I think someone has been watching a few too many reruns of the Matrix, and that someone is whoever came up with PayPal’s ‘body integration’ campaign.
Look, we applaud the effort to rid us of the need to remember all those intricate passwords – did I use an ‘e’ or a ‘3’, where did that underscore go, who am I and where are my pants, you know the drill. The measure to remove these passwords can be applauded, the means are a different story. Here’s the Daily Beast:
PayPal plans to put a teensy weensy little microchip into a pill; a pill you swallow every now and again; one where the microchip is sort of like an electronic key that you swipe.
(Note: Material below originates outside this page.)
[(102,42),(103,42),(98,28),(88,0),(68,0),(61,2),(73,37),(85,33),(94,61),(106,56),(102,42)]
Rather than swiping here is what happens: Every time you are near a computer and get the itch to buy something, your pals at PayPal won’t ask you to remember your password…
Instead of using your noodle, PayPal will get the signal from that cute little pill you swallowed and log you on with no muss or fuss. From your ingested microchip, onto the Internet, and you don’t have to even remember your own name!
There is no mention made of what will happen when you take a seat on the throne, spend 30 seconds evacuating your bowels and 12 minutes playing Angry Birds, then return to purchase something off the interweb and your microchip is knee-deep in shite.
We like to be on the cusp of technology but this all seems a little drastic. There is another way and it seems the far more sanitary option; meet the guys over at This Is Me, who make taking control of your online presence as easy as as few clicks.
As for PayPal, thanks but no thanks, we’ll take the blue pill.